Sending a Notification
Sending notification is a simple post request.
The Inbox
“The Inbox” is a service described by the LDN spec, which accepts the POST request of any announcement from “senders” and offers a list of notifications for GET requests from “consumers”.
On a generic GET request to the inbox endpoint, the inbox should return a list of received notifications.
On a GET request for a particular notification, the notification itself should be returned.
I have also modified this inbox, so a user/client could request a list of resources related to a particular manifest (or other resource).
Now, theoretically, UPenn, Harvard, or Cambridge, could just send a request to this inbox to see if there are any announcements about resources related to their own manifests.

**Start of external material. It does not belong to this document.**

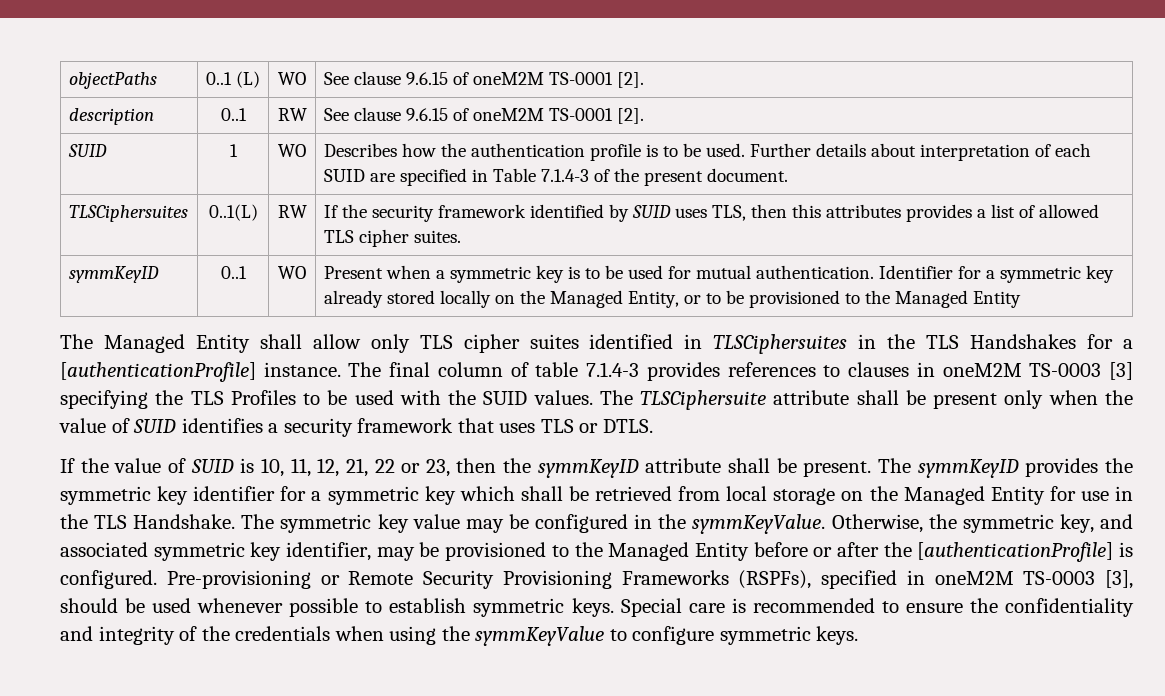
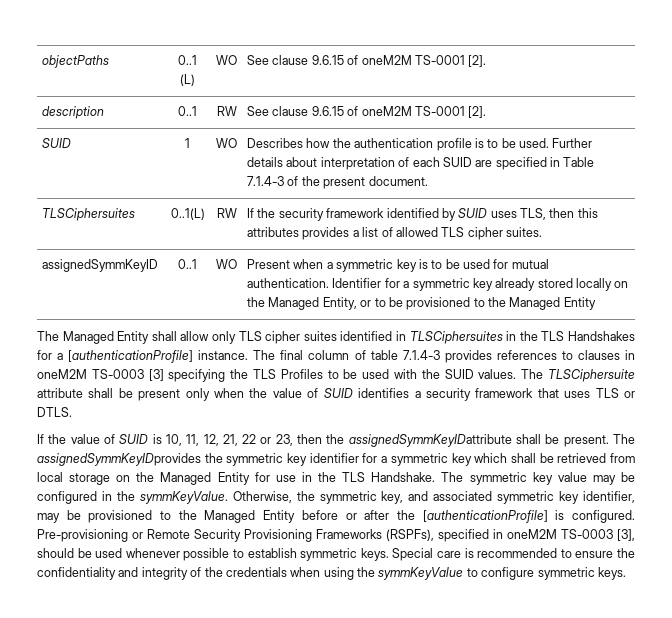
[68,266,159,283] symmKeyID -> [42,259,159,272] assignedSymmKeyID
[537,458,722,478] symmKeyID attribute -> [348,434,512,447] assignedSymmKeyIDattribute
[917,458,1099,478] symmKeyID provides -> [37,453,201,466] assignedSymmKeyIDprovides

In return they will receive a list of notifications that they can crawl. They can then, in turn, crawl the resources announced via these notifications and then incorporate them into their own systems however they see fit.
Final Thoughts and Reflections
What role would notifications play if there was a IIIF directory/registry (built from crawlers and sitemaps) that listed all acknowledged IIIF resources (not just manifests, but independent services, ranges, layers, etc)?
In this world, notifications would seem to be of primary use for the notifications of “updates”. But, if the content of my range list changes or improves, what actually needs to be updated? Presumably, a registry of resources would store just the link to the content I am publishing. In this case, if my content updates, the URL would remain the same, and and clients using this information, would automatically get the most up-to-date information. The only update then that seems necessary is the “announcement” of a new resource (a new URL) that the crawler did not capture the first time around.
However, at the present, the announcement wrapper seems to provide another CRITICAL service besides just the announcement of an update. The announcement wrapper is the only way (that I know of) to link, via the “target” property, a resource (for example a range list) with a foreign manifest on another system. Normally, a manifest is responsible for containing all the links that “lead out” to all connected resources. But here, we are considering a case, where a manifest does not, ahead of time, know about these connected resources. Currently, the IIIF API does not provide a mechanism to discover manifests from related supplemental material. Therefore, we need a mechanism to “lead in” from external resources to a manifest. Currently, the announcement wrapper is performing this function.
Compare, for example, the two links below:
- A notification of a set of ranges http://scta.info/iiif/rothwellcommentary/wettf15/notification/ranges/toc
- And then the same set of ranges without the notification as external wrapper http://scta.info/iiif/rothwellcommentary/wettf15/ranges/toc/wrapper
In the latter case, the list of ranges includes no references to the manifest, but only links to the canvas IDs. So, how can a crawler, by itself, make the association between this set of ranges and a foreign manifest that includes identical canvases?
The notification wrapper gives us a way to connect resources, even if the manifest does not contain the necessary connecting links within itself.